*Supplied material*
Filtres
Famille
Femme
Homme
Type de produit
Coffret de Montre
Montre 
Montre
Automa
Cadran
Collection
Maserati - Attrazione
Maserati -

*Your task*
All the data is to be copied over exactly as it stands.

*Answer*
Filtres
Famille
Femme
Homme
Type de produit
Coffret de Montre
Montre 
Montre
Automa
Cadran
Collection
Maserati - Attrazione
Maserati -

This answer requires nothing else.